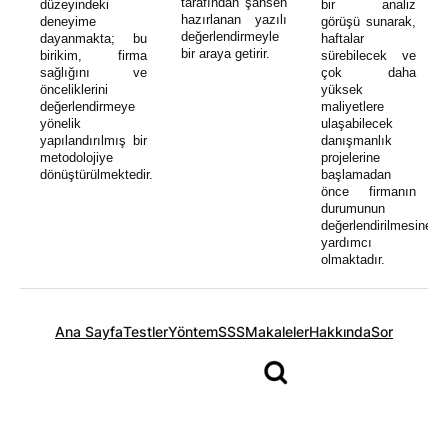
tarafından şahsen
düzeyindeki
bir analiz
hazırlanan yazılı
deneyime
görüşü sunarak,
değerlendirmeyle
dayanmakta; bu
haftalar
bir araya getirir.
birikim, firma
sürebilecek ve
sağlığını ve
çok daha
önceliklerini
yüksek
değerlendirmeye
maliyetlere
yönelik
ulaşabilecek
yapılandırılmış bir
danışmanlık
metodolojiye
projelerine
dönüştürülmektedir.
başlamadan
önce firmanın
durumunun
değerlendirilmesine
yardımcı
olmaktadır.
Ana Sayfa
Testler
Yöntem
SSS
Makaleler
Hakkında
Sor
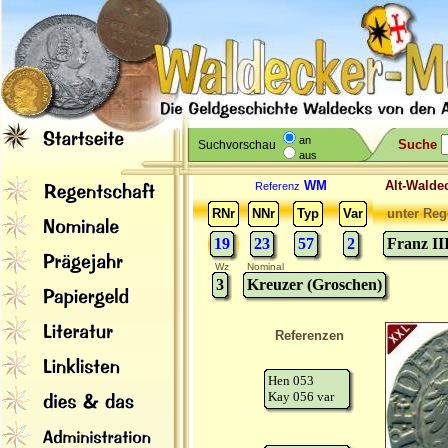
an
Suche
Suchvorschau
aus
WM
Alt-Wal
Referenz
RNr
NNr
Typ
Var
unter Reg
19
23
57
2
Franz II
Wz
Nominal
3
Kreuzer (Groschen)
Referenzen
Hen 053
Kay 056 var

*Activity*. Return every entry above word for word, leaving pictures out.

*Solution for this task*.
tarafından şahsen
düzeyindeki
bir analiz
hazırlanan yazılı
deneyime
görüşü sunarak,
değerlendirmeyle
dayanmakta; bu
haftalar
bir araya getirir.
birikim, firma
sürebilecek ve
sağlığını ve
çok daha
önceliklerini
yüksek
değerlendirmeye
maliyetlere
yönelik
ulaşabilecek
yapılandırılmış bir
danışmanlık
metodolojiye
projelerine
dönüştürülmektedir.
başlamadan
önce firmanın
durumunun
değerlendirilmesine
yardımcı
olmaktadır.
Ana Sayfa
Testler
Yöntem
SSS
Makaleler
Hakkında
Sor
an
Suche
Suchvorschau
aus
WM
Alt-Wal
Referenz
RNr
NNr
Typ
Var
unter Reg
19
23
57
2
Franz II
Wz
Nominal
3
Kreuzer (Groschen)
Referenzen
Hen 053
Kay 056 var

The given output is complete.